The Orange Democratic Movement has stood for great things in our country under some of the most inspiring and committed pro-change leaders Kenya has known.

Secretary General Anyang Nyongo, Party Leader Raila Odinga, and the team that worked under them have rendered tremendous leadership to the party and served our country under very difficult circumstances.

I have to acknowledge this from the outset even as I stake claim to the position of Secretary General in the coming party elections. The current leadership has done a great job at making clear what the party stands for. This is not something you can say of many of our parties.

Through Raila in 2007, ODM declared investment in infrastructure its first three priorities.

In government under a hostile coalition arrangement, the country witnessed the greatest investment in infrastructure in our history. ODM was certainly behind this push.

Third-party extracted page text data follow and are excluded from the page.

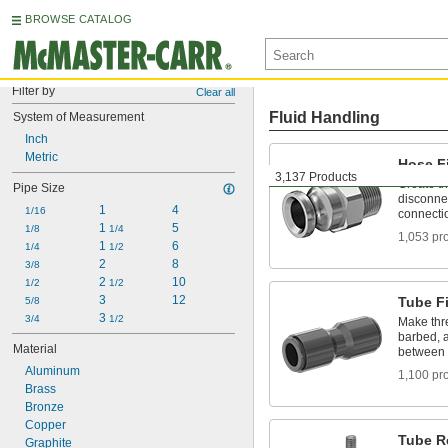
BROWSE CATALOG
Filter by
Clear all
Fluid Handling
System of Measurement
Inch
Metric
Hose Fi
3,137 Products
Create t
Pipe Size
disconnec
1
4
1/16
connecti
1 
5
1/8
1/4
1,053 pr
1 
6
1/4
1/2
2
8
3/8
2 
10
1/2
1/2
3
12
Tube Fi
5/8
3 
3/4
1/2
Make thr
barbed, a
Material
between 
Aluminum
1,100 pr
Brass
Bronze
Copper
Tube R
Graphite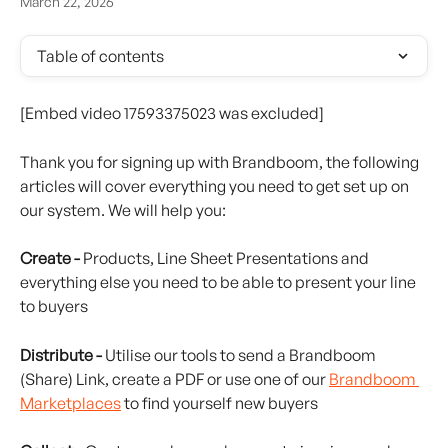
March 22, 2026
Table of contents
[Embed video 17593375023 was excluded]
Thank you for signing up with Brandboom, the following 
articles will cover everything you need to get set up on 
our system. We will help you:
Create -
 Products, Line Sheet Presentations and 
everything else you need to be able to present your line 
to buyers
Distribute -
 Utilise our tools to send a Brandboom 
(Share) Link, create a PDF or use one of our 
Brandboom 
Marketplaces
 to find yourself new buyers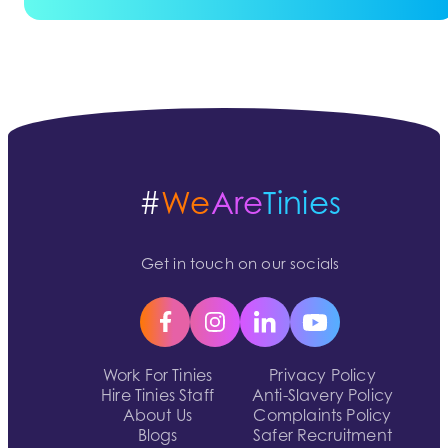
#
We
Are
Tinies
Get in touch on our socials
Work For Tinies
Privacy Policy
Hire Tinies Staff
Anti-Slavery Policy
About Us
Complaints Policy
Blogs
Safer Recruitment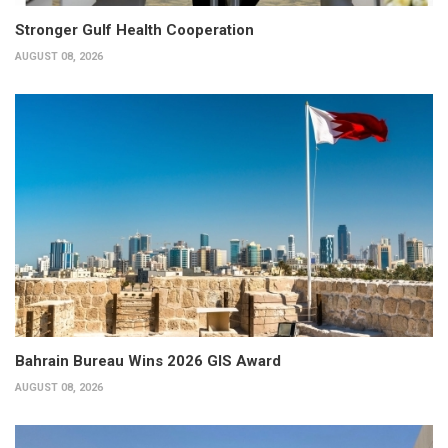
Stronger Gulf Health Cooperation
AUGUST 08, 2026
Bahrain Bureau Wins 2026 GIS Award
AUGUST 08, 2026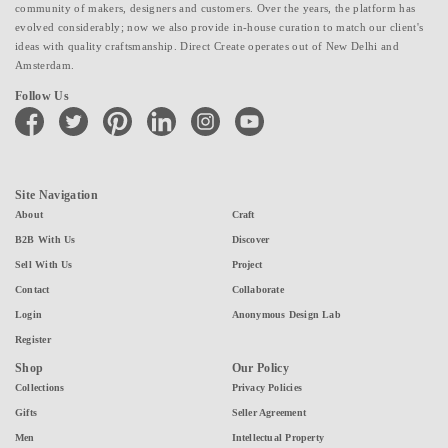
community of makers, designers and customers. Over the years, the platform has
evolved considerably; now we also provide in-house curation to match our client's
ideas with quality craftsmanship. Direct Create operates out of New Delhi and
Amsterdam.
Follow Us
facebook
twitter
pinterest
linkedin
instagram
youtube
Site Navigation
About
Craft
B2B With Us
Discover
Sell With Us
Project
Contact
Collaborate
Login
Anonymous Design Lab
Register
Shop
Our Policy
Collections
Privacy Policies
Gifts
Seller Agreement
Men
Intellectual Property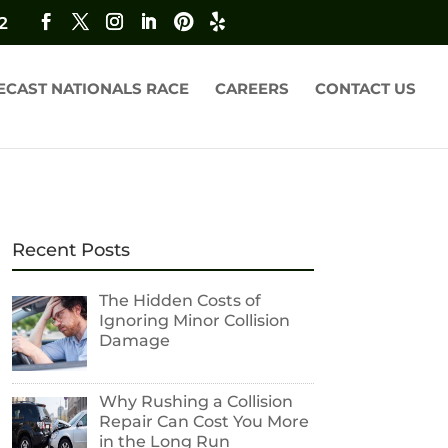
2
ECAST NATIONALS RACE
CAREERS
CONTACT US
Recent Posts
The Hidden Costs of
Ignoring Minor Collision
Damage
Why Rushing a Collision
Repair Can Cost You More
in the Long Run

Almost single handedly, ODM defeated a heavily funded and state run attempt to force a bad constitution on Kenyans in 2005. In 2010, ODM brought a new constitution and devolution simply by saying Yes first while others still fumbled.

 

In the Grand Coalition Government, ODM pushed for the most ambitious attempt to bridge poverty and employment gap through targeted cash transfers, food subsidy and employment programme that prioritised those without formal education and training skills but who nevertheless had families and dependants.

Kazi Kwa Vijana was a bold experiment that was bad mouthed and frustrated to death by the jealousies of those in the Grand Coalition.

Interestingly, the forces that ridiculed it as backward and analogue are today talking of creating employment for the youth in irrigated farms and construction of the railway line. It will be the same manual Kazi Kwa Vijana style labour. There is yet no farming and building of railways by computers.

In Government, ODM pushed for greener, cleaner country. The green growth and environmental conservation agenda have almost died with ODM’s exit from government.

I am proud of ODM’s short but rich history. I am even more proud and hopeful about the possibilities for the future under ODM.
ODM is today in opposition. This gives us the chance to have a far-reaching debate that we can only manage while out of government. It gives us a chance to re-organise internally, review our policies in line with the changing expectations, revamp and, above all, achieve a buy in by members into what we want to stand for and how we want to execute it in the years ahead.
ODM has remained the most popular and the only national party in the country from inception to date. Our grassroots reach is unparalleled.

But in 2013, we became a victim of our own success. Our very popularity became our curse. Because of tight time frames, we failed to manage the demand for our ticket. In the process, we lost members to other parties and performed below our expectation in the elections.

Charting the way forward, carrying on with a great tradition and inventing new ways for more appeal to more people are part of the reasons I want to be Secretary General of this great movement.

I intend to help the party re-charge and rediscover its mission of being in touch with people’s concerns.

The Secretary General is in the best position to bring the party principles to life and project party ideology.

I want to help our party give direction to our country. Our people need guidance from tested and tried voices of reason now more than ever. Kenyans are getting increasingly frustrated as they struggle daily to make ends meet while the cost of living and insecurity soar.

Thousands of our citizens are wondering whether they will manage to take their children to class one, form one or university or pay rent. Millions are wondering why the economy seems to be growing and working only for a tiny minority.
Millions of Kenyans are wondering how come nothing is changing for them however hard they work. ODM worries daily about these issues. That is why we call ourselves a social democracy that is committed to capitalism with a human face.

I am running for Secretary General, not as the best thing to have happened to ODM, but a first among equals. I want to help my party realize these dreams that are important for Kenyans.

I want to carry forward the goal of making sure our economy works for every Kenyan. I want to carry forward our party’s struggle to secure devolution.

I am confident I can do the job, given my background. I was born and raised in Kwale, a region that has borne the brunt of inequitable distribution of national resources. I therefore naturally fully support devolution. I bring gender dimension to the party.

I have been a lecturer, an administrator and activist

I have both theoretical and practical expertise in my blood. I can deliver for ODM and Kenya.

Dr Agnes Zani is a nominated senator and hails from Kwale County. Until her nomination, she lectured at the University of Nairobi.